Через день Евангелина, выходя из КВД, встретила недалеко от сквера Онегина.
— Ты тоже туда?
— Туда, только у меня денег нет, у меня там блат, — ответил Онегин, отводя глаза, совсем такие же, как у сенбернара жарким летом в средней полосе России, и добавил: — Застрелюсь.
— У тебя глаза, как у сенбернара жарким летом в средней полосе России, — сказала Евангелина. — Несчастные и красноватые с краю.
— Ты, Пелевина, всегда краев не видела, что ты можешь сказать о глазах?
— Только то, что вижу. Ладно, пойдем покурим, ты все-таки меня заразил.
— Сначала ты меня, потом я тебя, какая разница, кто кого, — почесал подбородок Онегин.
— Теперь-то уж никакой, только на меня Евангелина Вторая злится.
— Правильно, я бы тоже злился, если б мог, — рассмеялся Онегин.
— Дурак ты, Онегин. А еще характерным персонажем считаешься. Лечиться надо.
— Надо. Тебе тоже. Как живешь-то? В социум выходишь?
— Выхожу, что ж делать, деньги-то нужны.
— Да, сейчас лекарства…
— Ага, и детское питание. Как деревенская печаль?
— А что ей будет? За генерала вышла, все говорила, не изменит, а сама — видишь — вон чего подцепила.
— Так это от Таньки? Значит, наврал Пушкин?
— Пелевина, не будь наивной. Ларина своего не упустит; что ей с генералом делать ночами?
— Проехали с Лариной. Про себя лучше расскажи.
— Сказку или как?
— Или как…
— Дядька помер… да… А в деревне, Пелевина, тоска жуткая! Сначала ничего, а вот недели через две… Володька разбавил немного хоть.
— Ты же нивелировал его как вид.
— И тебя, что ли, несет, Пелевина? Это все литературный вымысел, Пушкин это… Да чтоб я с Ленским стрелялся? С Володькой?
— А ты не врешь? Дуэль-то была.
— А чего мне врать. Короче, охотились, к Лариным чаи гонять ездили, а дуэли не было.
— И где Володька сейчас?
— В эмиграции, в Нью-Йорке. Сначала, как Эдичка, вэлфэр получал, они в «Винслоу» на одном этаже жили. А потом Ленский каким-то образом высоко полетел, купил себе дом и вот — ведет здоровый образ жизни.
— Все к лучшему.
— Что?
— Ну, что Володька жив. И что здоровый образ…
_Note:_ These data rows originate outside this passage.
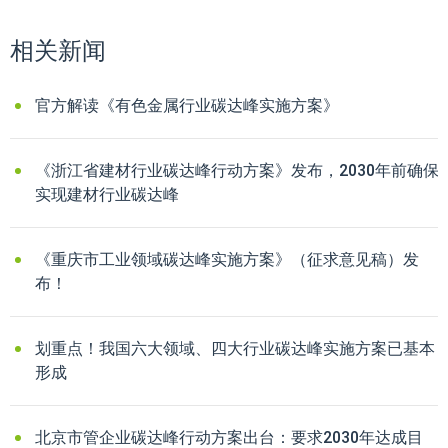
相关新闻
官方解读《有色金属行业碳达峰实施方案》
《浙江省建材行业碳达峰行动方案》发布，2030年前确保
实现建材行业碳达峰
《重庆市工业领域碳达峰实施方案》（征求意见稿）发
布！
划重点！我国六大领域、四大行业碳达峰实施方案已基本
形成
北京市管企业碳达峰行动方案出台：要求2030年达成目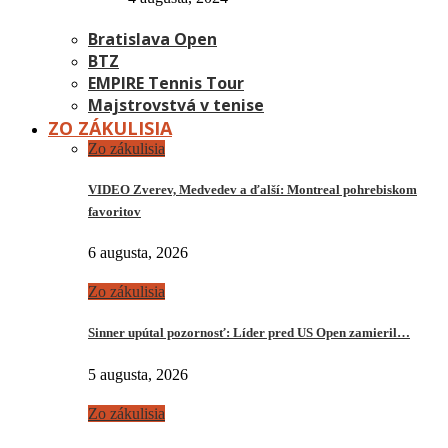
Bratislava Open
BTZ
EMPIRE Tennis Tour
Majstrovstvá v tenise
ZO ZÁKULISIA
Zo zákulisia
VIDEO Zverev, Medvedev a ďalší: Montreal pohrebiskom
favoritov
6 augusta, 2026
Zo zákulisia
Sinner upútal pozornosť: Líder pred US Open zamieril…
5 augusta, 2026
Zo zákulisia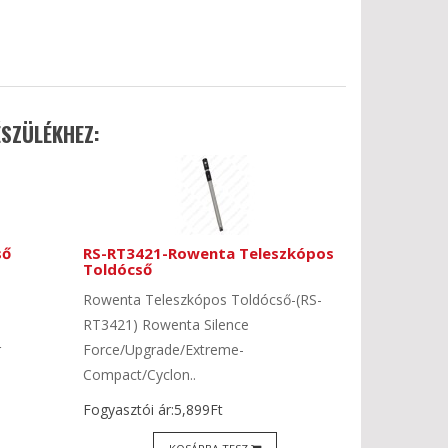
SZÜLÉKHEZ:
ső
RS-RT3421-Rowenta Teleszkópos
Toldócső
Rowenta Teleszkópos Toldócső-(RS-
,
RT3421) Rowenta Silence
r
Force/Upgrade/Extreme-
Compact/Cyclon..
Fogyasztói ár:5,899Ft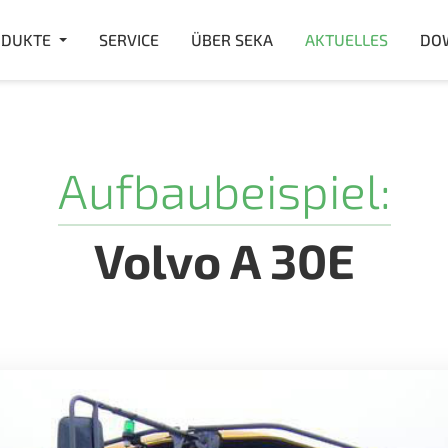
DUKTE
SERVICE
ÜBER SEKA
AKTUELLES
DO
Aufbaubeispiel:
Volvo A 30E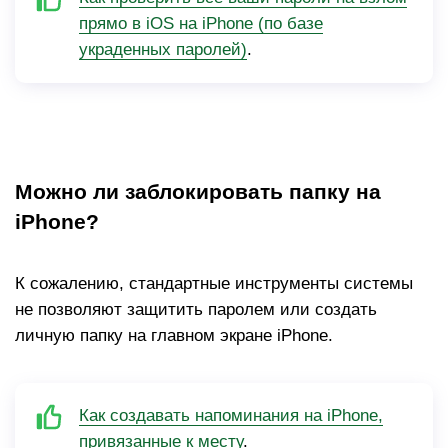
прямо в iOS на iPhone (по базе
украденных паролей)
.
Можно ли заблокировать папку на
iPhone?
К сожалению, стандартные инструменты системы
не позволяют защитить паролем или создать
личную папку на главном экране iPhone.
Как создавать напоминания на iPhone,
привязанные к месту
.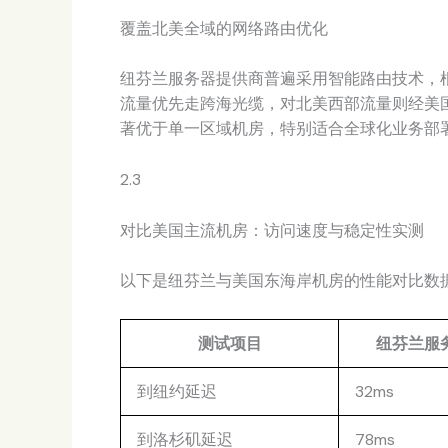
覆盖北美全域的网络路由优化
纽芬兰服务器提供商普遍采用智能路由技术，
流量优先走跨海光缆，对北美西部流量则经美
著优于单一区域机房，特别适合全球化业务部
2.3
对比美国主流机房：访问速度与稳定性实测
以下是纽芬兰与美国东海岸机房的性能对比数据
测试项目
纽芬兰服
到纽约延迟
32ms
到洛杉矶延迟
78ms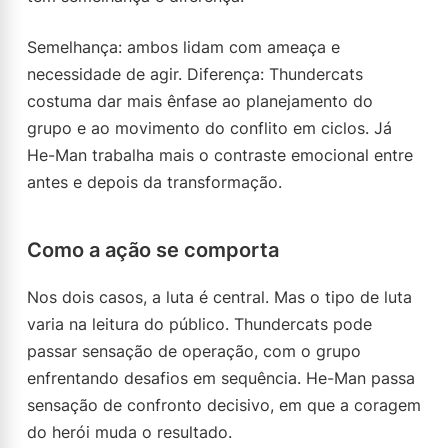
Semelhança: ambos lidam com ameaça e
necessidade de agir. Diferença: Thundercats
costuma dar mais ênfase ao planejamento do
grupo e ao movimento do conflito em ciclos. Já
He-Man trabalha mais o contraste emocional entre
antes e depois da transformação.
Como a ação se comporta
Nos dois casos, a luta é central. Mas o tipo de luta
varia na leitura do público. Thundercats pode
passar sensação de operação, com o grupo
enfrentando desafios em sequência. He-Man passa
sensação de confronto decisivo, em que a coragem
do herói muda o resultado.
— Да, это оно, пожалуй… Пелевина, а ты сны видишь?
— Вижу.
— Расскажи.
— Вчера, короче, снится мне, будто лежу я в гинекологическом кресле, по уши в гипсе, и даже голова вся забинтована. И вот врач, Нина Петровна, с бритвой в руке ко мне подходит и начинает срезать родинку над верхней губой. А потом телефон зазвонил, и я не помню дальше…
— Интеллектуальные у тебя сны, Пелевина. А я вот вчера видел, как мне Мартовский Заяц дорогу перебегает.
— Перебежал?
— Не помню.
— Онегин, тебя уже лечат?
— Нет, только диагноз сказали; я вчера напился.
— Зачем деньги тратишь, таблетки бы лучше купил.
— На таблетки все равно не хватит.
— У тебя же блат.
— Блат — только на анализы, а в аптеке блата нет. Застрелюсь.
— Лечиться минимум месяц, Онегин, ты слышишь?
— Слышу. Но я из социума ушел, из литературы ушел, в люди не вышел, денег у меня нет.
— Может, у Пушкина займешь?
— Так он не даст, не верит он мне.
— Не фига себе, столько на романе заработал, жизнь исковеркал, а взаймы не даст?
— Не даст. Может, у бабы его попрошу.
— У Наташки-то?
— У Наташки. Она, кстати, возмущалась все на счет памятника на Арбате. «Не похожи, говорит, и все тут!»
— Наташка может дать.
— Да Наташка только это и может.
— Ты это о чем, Онегин?
— Сама не маленькая, Пелевина. Кстати, мне Кихот десять баксов второй год отдает.
— И не отдаст, он сам лечится.
— Правда?
— Я его около семнадцатого встретила; он с Дульсинеей трахнулся, хламидиоз подцепил. И Санчо подцепил. Я только не поняла, кто кого — первый, или они вместе все.
— Ба… Уж если и Кихот болен…
— Весь мир болен, Онегин.
— Ага. Большой Любовью.
— Забыл про чистую.
— На чистую я забил, Пелевина. Значит, Кихот десять баксов не отдаст?
— Не отдаст.
— Тогда я вообще лечиться не буду, не на что мне.